** EXCERPT TO READ **
* * *

The Texas A&M University System and IBM have created one of the world’s largest computational sciences infrastructure. Built on a mix of high performance computing technologies that include Blue Gene/Q, Power 7 and System x servers, scientists and engineers across the system’s 11 universities and seven state agencies will work on projects dedicated to advancing agriculture, geosciences and engineering. Early tests pitted the Blue Gene/Q, installed at TAMUS’s flagship campus in College Station, on a material sciences problem that previously took weeks. The Blue Gene/Q’s 418 Teraflops solved it in less than an hour.
Jon Mogford, the Vice Chancellor of Research for TAMUS, will play a key role in the coordination and success of these diverse projects, teams and technologies. He met with IBM Smarter Planet to discuss how the university system is putting this massive new infrastructure to work.
A Smarter Planet: How does the new infrastructure improve the university system’s ability to conduct geoscience, engineering, and other research?
Dr. Mogford: The new infrastructure greatly improves our computational capacity and the ability to assimilate and manipulate large data sets from a variety of sources. This in turn will allow refinement of models, design algorithms and testing in a broad collection of applications such as polymer modeling, genomic signal processing, ocean circulation and climate models, among many others. This, of course, is great — however, we are more excited about the enterprise-wide research partnership agreement, which really drove the entire discussion between A&M and IBM.
This enterprise-wide relationship emerged from a series of capability meetings over the last year that involved research leaders from both organizations. The discussions spanned the fields of Engineering, Geosciences, Agriculture, Veterinary and Human Medicine. We challenged ourselves to consider the grand challenges in all of these fields and how the partnership could bring about tangible outcomes. We are highly complementary groups from the R&D perspective, and that has come through in all our planning meetings.
A Smarter Planet: The system’s universities and state agencies are spread across Texas. How will they tap into these new computing assets?
Dr. Mogford: The regional universities will tap into these new computing assets via our TTVN/Learn network. All of the regional universities are connected to a dual 10GB backbone that the research data center will be resident on. This backbone is the same network that allows the regional universities to access system assets for payroll and financial systems.
A Smarter Planet: How does the big data of the mentioned research areas go from the field to the computing system for analysis?
Dr. Mogford: This is a challenge due to the geographic spread, data structure and breadth of discipline and research ongoing in the A&M System. Obviously, the data will need to be transferred across the network or via transportable media from the originating source to the research data center’s storage array or servers.
The decision on how to do this will depend upon the amount of data, the originating source of the data, and complexity of data to be merged. But challenges are also opportunities. Barriers to field collection and transfer of large data sets — in the appropriate structure — will certainly benefit from the attention the Research Partnership.
A Smarter Planet: What are some of the first things you want to accomplish as your engineers and scientists begin using the technology?
Dr. Mogford: The research partnership meetings have already led to detailed discussion in a wide variety of fields. Tracking of animal disease, modeling and design of nanoscale carbonized materials, smart grid, genomics signal processing, and emergency informatics are just a few examples.
From our College of Geosciences, priorities will be given to enhancing the SmartGulf effort, which is focused on real and near real-time observations of the Gulf of Mexico, and the modeling of these data for policy makers. Additional efforts will focus on the Texas Water Observatory in an effort to develop a real and near real-time smart network to analyze/monitor hydrologic system for the State of Texas. Efforts will also focus on use of large datasets for petroleum exploration and basin analysis.
Finally, the newly required infrastructure will allow the development of a computational geosciences curriculum. Industry has a growing need for graduates who have experience in high-performance computing. Having these facilities will help the university recruit and retain the best students.
A Smarter Planet: What should potential students, from undergraduates to PhD candidates, who are interested in these areas of study consider making part of their academic curriculum?
Dr. Mogford: Regardless of how one defines “Big Data,” there is no doubt that our ability to realize, detect, collect, transfer and store data is growing at a rapid pace. It would certainly be difficult for students to not be aware of this, but they should definitely understand the opportunities provided by this growth – and have an even better appreciation of the limitations and challenges at the analytical and decision stage.

* * *

** RECORD EXTRACTS **
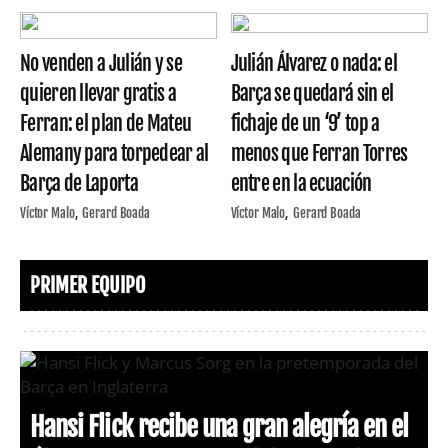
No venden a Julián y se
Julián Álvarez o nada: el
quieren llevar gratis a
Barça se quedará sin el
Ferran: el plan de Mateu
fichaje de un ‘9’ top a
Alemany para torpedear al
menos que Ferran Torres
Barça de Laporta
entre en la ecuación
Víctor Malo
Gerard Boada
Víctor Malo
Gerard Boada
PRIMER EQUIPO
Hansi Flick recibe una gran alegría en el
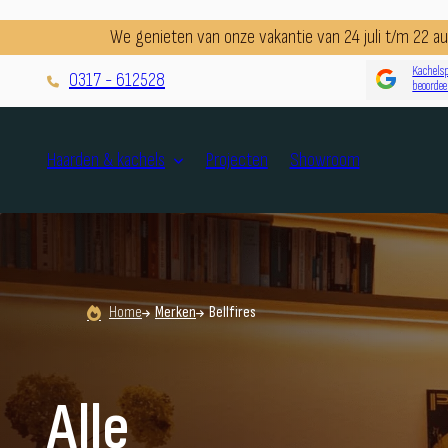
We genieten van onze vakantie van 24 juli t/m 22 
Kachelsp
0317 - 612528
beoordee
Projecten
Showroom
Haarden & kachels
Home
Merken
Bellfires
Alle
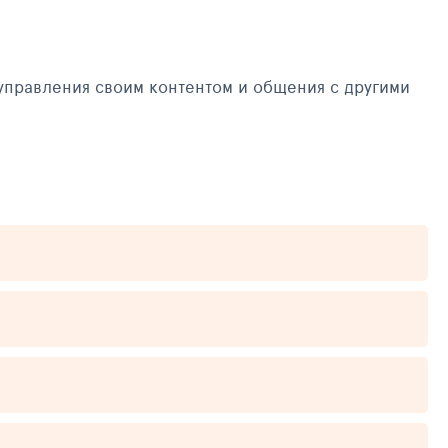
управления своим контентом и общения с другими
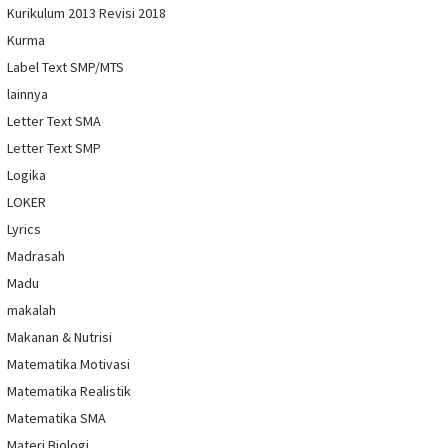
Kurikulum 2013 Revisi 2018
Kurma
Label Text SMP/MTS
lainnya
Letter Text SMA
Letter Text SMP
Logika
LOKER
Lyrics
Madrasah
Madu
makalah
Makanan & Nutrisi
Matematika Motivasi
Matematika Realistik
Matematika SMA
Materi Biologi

* * *

** WHAT THE TASK ASKS **
Quote the interview on the Texas A&M computing infrastructure word for word, from "A Smarter Planet: The" to "and financial systems.".

** SOLUTION TO THIS TASK **
A Smarter Planet: The system’s universities and state agencies are spread across Texas. How will they tap into these new computing assets?
Dr. Mogford: The regional universities will tap into these new computing assets via our TTVN/Learn network. All of the regional universities are connected to a dual 10GB backbone that the research data center will be resident on. This backbone is the same network that allows the regional universities to access system assets for payroll and financial systems.